Galvanizzato dalla vittoria di Giorgia Meloni in Italia, con la quale ha dichiarato di “non veder l’ora di collaborare”, il primo ministro ungherese Viktor Orban sente la fronda euroscettica o critica nei confronti di Bruxelles allargarsi e coglie l’occasione per compiere un nuovo passo in avanti nel tentativo di cancellare le sanzioni contro la Russia, un piano che coltiva senza nascondersi fin dall’inizio del conflitto in Ucraina. In un discorso in Parlamento, il leader di Fidesz ha così annunciato l’intenzione di lanciare “consultazioni nazionali” per accertare l’opinione degli ungheresi su questo tema: “Le sanzioni contro la Russia sono state introdotte in maniera antidemocratica perché è stata una decisione dei burocrati di Bruxelles per la quale stanno pagando i cittadini europei”, ha detto Orban aggiungendo che “dobbiamo conoscere l’opinione della gente” e “per la prima volta in Europa in Ungheria chiederemo il parere sulle sanzioni. Se le sanzioni imposte alla Russia verranno revocate, l’economia europea sarà in grado di ritrovare la sua forza”.
Almeno per quanto riguarda le responsabilità sulla decisione di imporre sanzioni europee a Mosca, le parole di Orban attribuiscono ai “burocrati di Bruxelles” ogni responsabilità: in realtà, si tratta di una decisione del Consiglio europeo all’unanimità. Consiglio del quale fa parte anche l’Ungheria e nel quale siede anche il premier magiaro. Che però, fin dall’inizio dell’offensiva ordinata da Vladimir Putin nel Paese di Volodymyr Zelensky, si è adoperato per evitarle o, almeno, limitarne gli effetti. Già all’inizio di maggio, il premier, insieme ad altri capi di Stato e di governo dell’est, aveva dato inizio a un braccio di ferro con Bruxelles sulle sanzioni al petrolio russo, dal quale, insieme al gas, Budapest è fortemente dipendente. Una battaglia, questa, andata avanti per tutto il mese. Poi, il 1 giugno, mentre si decidevano gli ultimi punti di quello che allora era il nuovo pacchetto di sanzioni a Mosca, proprio l’Ungheria ha messo il veto sull’inserimento del Patriarca Kirill nella blacklist europea dei personaggi legati al presidente Putin. Una strategia, quella del premier ungherese, che ha lo scopo non tanto di lasciare aperto un canale con Mosca, quanto quella di rivendicare il proprio impegno nella salvaguardia dell’interesse nazionale, suo cavallo di battaglia, in un momento di crisi di consensi a causa dell’inflazione alle stelle e manifestazioni di piazza.

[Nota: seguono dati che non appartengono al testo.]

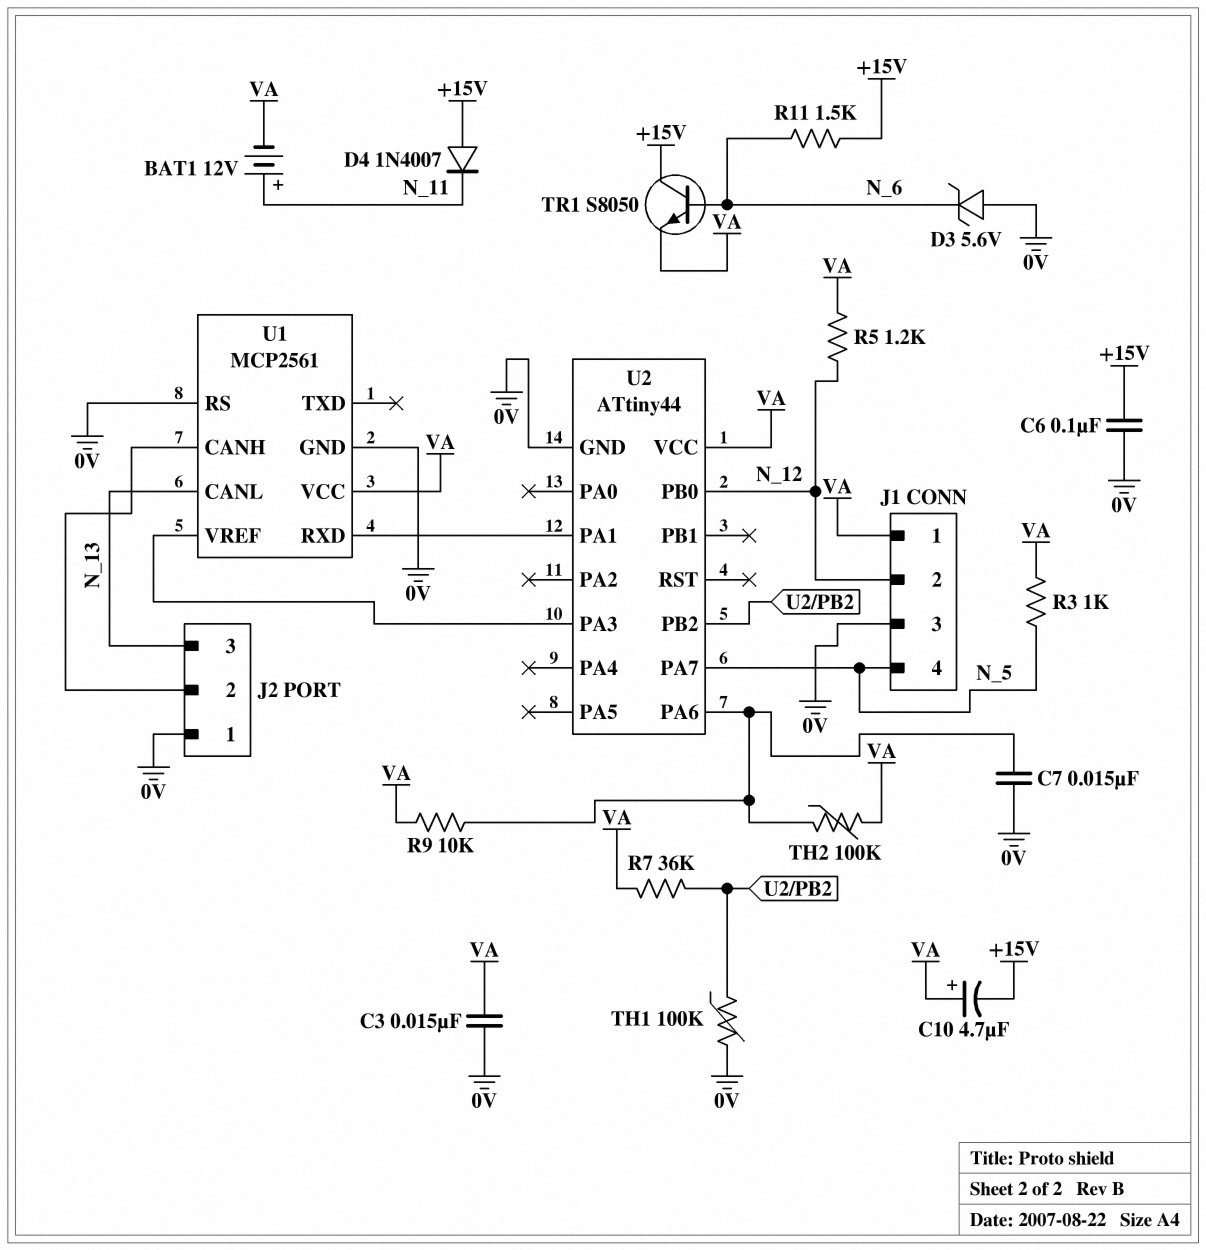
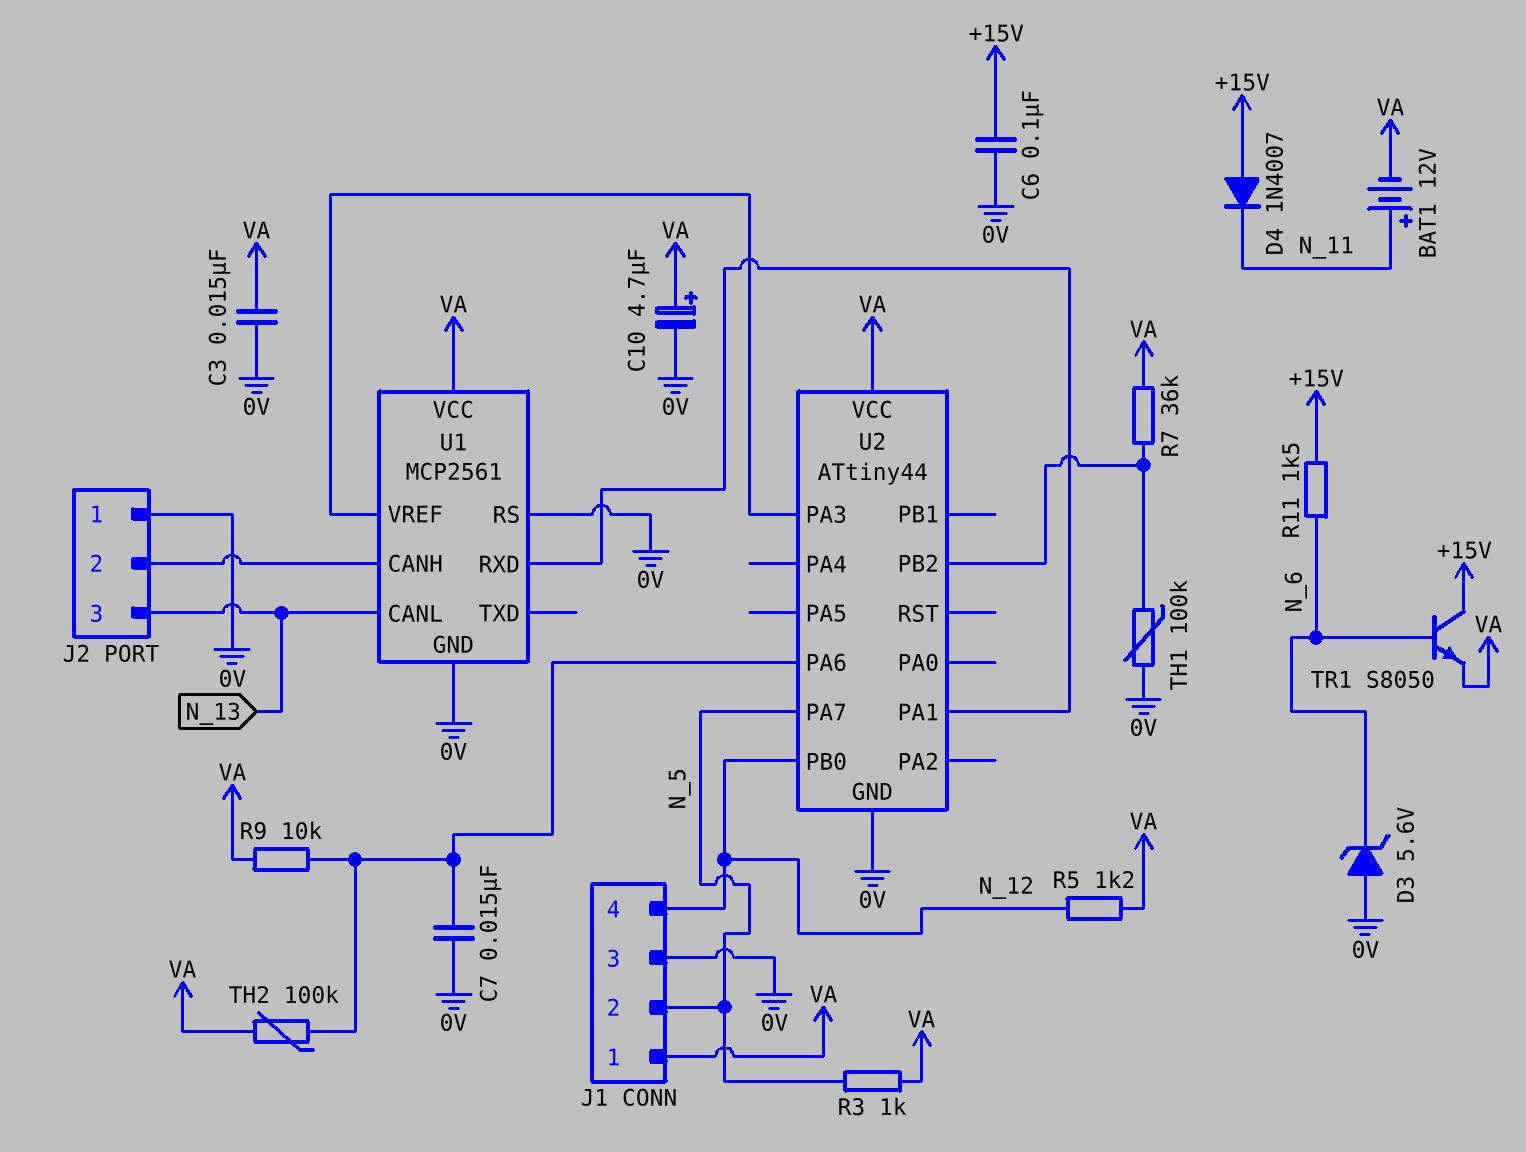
C10: 4.7uF (plus VA, minus +15V) -> 4.7uF (plus VA, minus 0V)
J1 pin 2: N_12 -> N_5
J1 pin 4: N_5 -> N_12

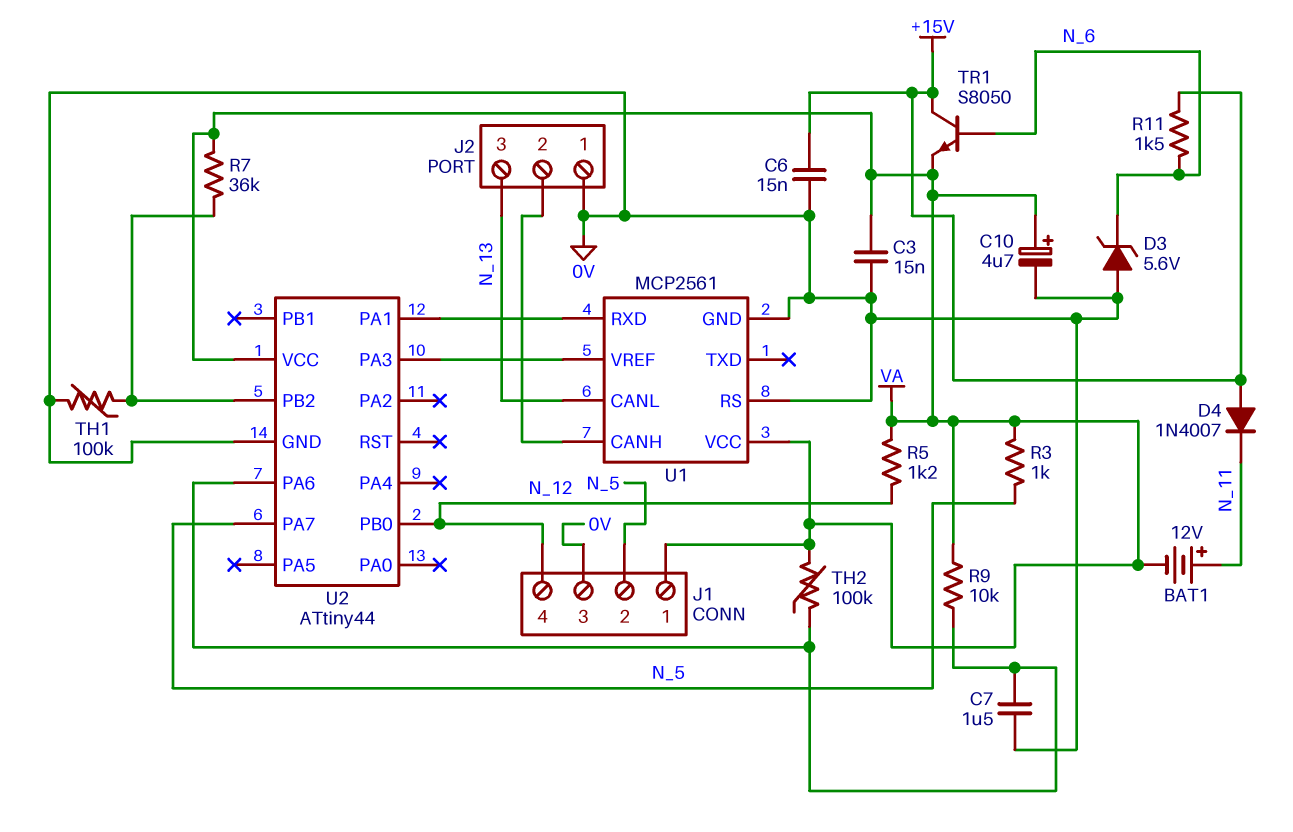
C6: 100nF (+15V, 0V) -> 15nF (+15V, 0V)
C7: 15nF (0V, U2/PA6) -> 1.5uF (0V, U2/PA6)

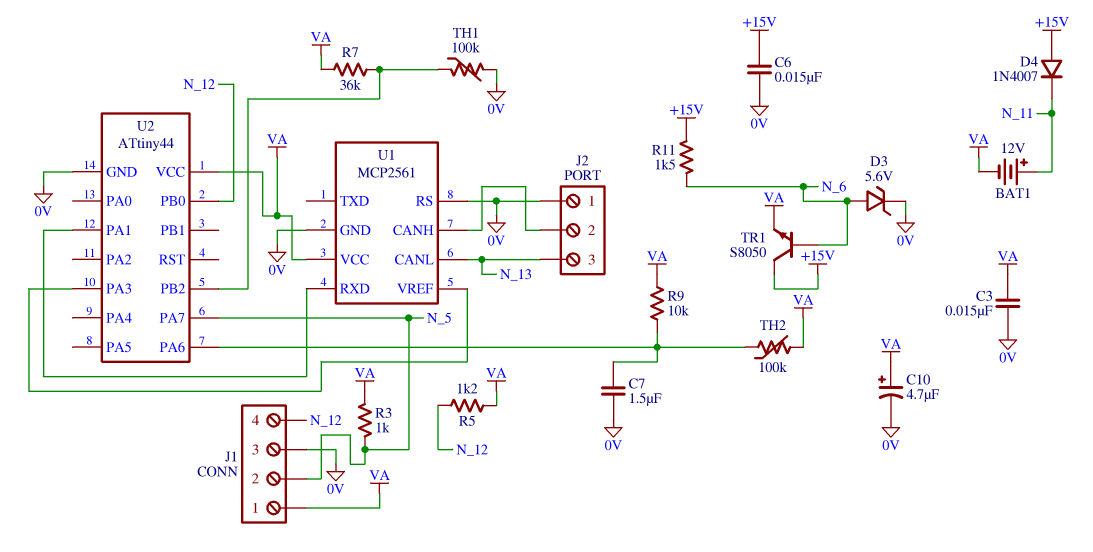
D3: zener 5.6V (A 0V, K N_6) -> zener 5.6V (A N_6, K 0V)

Oggi il premier di Budapest torna a fare pressione sull’Europa: le sanzioni “imposte da Bruxelles” alla Russia sono “la vera causa dei problemi economici dell’Europa – ha continuato – Il motivo dei guai economici è la risposta di Bruxelles alla crisi in Ucraina. A causa delle sanzioni i prezzi dell’energia sono aumentati più volte. L’aumento dei prezzi dell’energia ha causato un aumento dell’inflazione in tutti i Paesi. Questi terribili ‘prezzi dell’energia’ non sono il risultato di processi economici. Le sanzioni hanno causato inequivocabilmente un enorme aumento dei prezzi dell’energia. Pertanto non è l’economia, ma la politica, ovvero le decisioni di Bruxelles, ad essere responsabile del aumento dei prezzi dell’energia”. Da febbraio, dice, la Russia ha “beneficiato degli alti prezzi dell’energia” e le sanzioni hanno avuto l’effetto opposto: “Gli europei sono diventati più poveri e la Russia è più ricca. Se le sanzioni imposte alla Russia verranno revocate, l’economia europea sarà in grado di ritrovare la sua forza”.
In questa battaglia Orban spera di aver trovato un nuovo alleato nel centrodestra italiano. Tanto che dopo i risultati del voto “ha inviato lettere” a Giorgia Meloni, Matteo Salvini e Silvio Berlusconi in cui “si congratula con loro per i risultati elettorali”: “Attendo con ansia la nostra futura collaborazione per preservare la pace nei nostri Paesi e in Europa, per far ripartire l’economia europea e per alleviare la crisi energetica”. “Non c’è da stupirsi – ha poi affermato – che in alcuni Stati membri il popolo arrabbiato stia cambiando i governi che sostenevano le sanzioni”, ha detto salutando con un “Avanti ragazzi!” il risultato delle elezioni in Italia. “La Russia ha guadagnato 158 miliardi di entrate, metà delle quali, 85 miliardi, è stata pagata dai Paesi dell’Ue”, ha concluso riferendosi agli introiti da combustibili fossili registrati dalla federazione dall’inizio dell’invasione in Ucraina.